Unluckily for Roberts, there are quite a number of students who don’t have access to private clubs or sport thousand-dollars coats. To take us home, I leave you with the words of one of the comments on Roberts' extremely bad article:

"Wow, I really wish the extent of my struggles as a poor kid at Yale were the 'social friction' that occurs when I can't get Junzi night lunch with my friends, instead of the appointments I have to make with my professors when I can't finish my homework because I'm working as many hours as my two jobs will allow so I can pay my tuition this semester, or the food stamps my parents will have to stretch over six mouths to feed instead of five when I go home (on a relative's airline miles, because we couldn't afford it otherwise) for break, or the constant terror that something will happen to the Medicaid that's the only insurance my family can afford.

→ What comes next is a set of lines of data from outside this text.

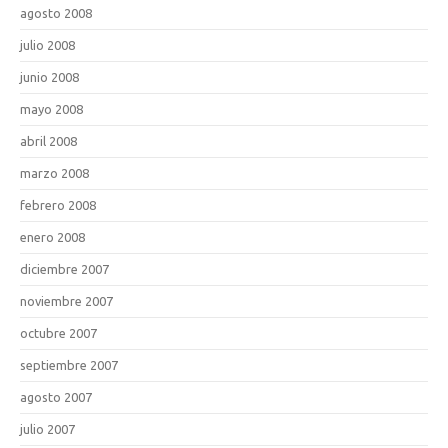
agosto 2008
julio 2008
junio 2008
mayo 2008
abril 2008
marzo 2008
febrero 2008
enero 2008
diciembre 2007
noviembre 2007
octubre 2007
septiembre 2007
agosto 2007
julio 2007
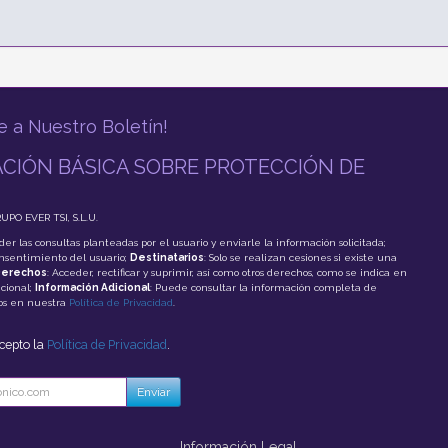
e a Nuestro Boletín!
CIÓN BÁSICA SOBRE PROTECCIÓN DE
RUPO EVER TSI, S.L.U.
der las consultas planteadas por el usuario y enviarle la información solicitada;
onsentimiento del usuario;
Destinatarios
: Solo se realizan cesiones si existe una
erechos
: Acceder, rectificar y suprimir, así como otros derechos, como se indica en
cional;
Información Adicional
: Puede consultar la información completa de
tos en nuestra
Política de Privacidad
.
acepto la
Política de Privacidad
.
Enviar
Información Legal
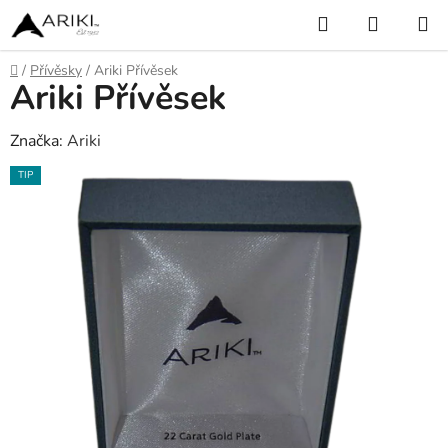
Přejít
Hledat
NÁKUP
na
KOŠÍK
obsah
Domů
/
Přívěsky
/
Ariki Přívěsek
Ariki Přívěsek
Značka:
Ariki
TIP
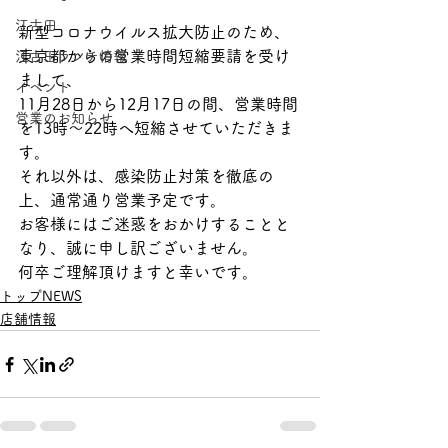
江古田
新型コロナウイルス拡大防止のため、
東京都からの営業時間短縮要請を受け
江古田ランチ情報
まして、
イベント
11月28日から12月17日の間、営業時間
営業のお知らせ
を13時〜22時へ短縮させていただきま
す。
それ以外は、感染防止対策を徹底の
上、通常通り営業予定です。
お客様にはご迷惑をおかけすることと
なり、誠に申し訳ございません。
何卒ご理解頂けますと幸いです。
トップNEWS
店舗情報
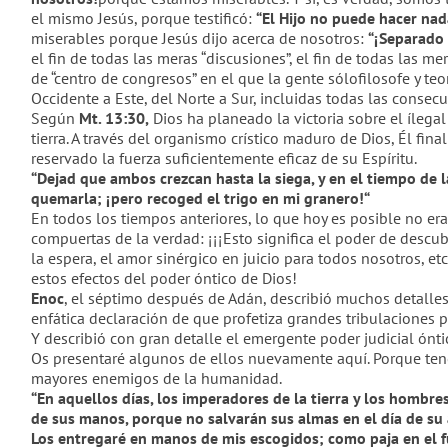
el mismo Jesús, porque testificó:
“El Hijo no puede hacer nada
miserables porque Jesús dijo acerca de nosotros:
“¡Separado 
el fin de todas las meras “discusiones”, el fin de todas las m
de “centro de congresos” en el que la gente s
ólo
filosofe y te
Occidente a Este, del Norte a Sur, incluidas todas las consec
Según
Mt. 13:30
,
Dios ha planeado la victoria sobre el ílegal
tierra. A través del organismo crístico maduro de Dios, Él fina
reservado la fuerza suficientemente eficaz de su Espíritu.
“
Dejad que ambos crezcan hasta la siega, y en el tiempo de l
quemarla; ¡pero recoged el trigo en mi granero!“
En todos los tiempos anteriores, lo que hoy es posible no era 
compuertas de la verdad: ¡¡¡Esto significa el poder de descubr
la espera, el amor sinérgico en juicio para todos nosotros, et
estos efectos del poder óntico de Dios!
Enoc
, el séptimo después de Adán, describió muchos detalle
enfática declaración de que profetiza grandes tribulaciones pa
Y describió con gran detalle el emergente poder judicial ónt
Os presentaré algunos de ellos nuevamente aquí. Porque ten
mayores enemigos de la humanidad.
“
En aquellos días, los imperadores de la tierra y los hombre
de sus manos, porque no salvarán sus almas en el día de su 
Los entregaré en manos de mis escogidos; como paja en el fu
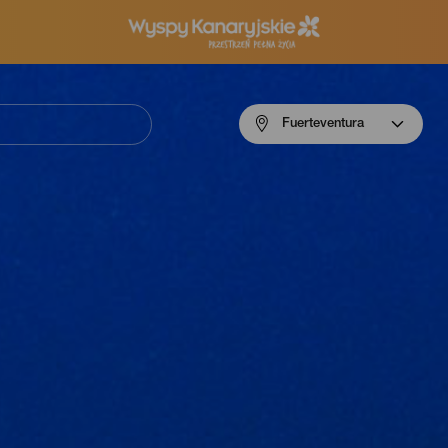
Menú
Fuerteventura
navigation
Fuerteventura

"It would be so nice if the potential for class mobility that my eventual Yale degree will doubtlessly afford me upon graduation were magically conferred upon me now, as you seem to think it is. It would be so nice if being at a rich institution fixed my social status and made it so I've never wanted for money at all. It would be so nice if Yale weren't a skewed but workable microcosm of society at large, where poor students continue to have to bump elbows with the grotesque privilege and ignorance of the rich and are — apparently — expected to soothe the troubled feelings that arise when the rich are forced to confront the advantages they enjoy.

"But that's not how anything works. You can make a good and valuable and important point about the inherent benefits we all receive by attending an Ivy League, regardless of class. You can talk about the structures of wealth and reputation that enable Ivy League schools to give us those benefits. You can also do so without being insensitive and willfully obtuse. I would suggest you do."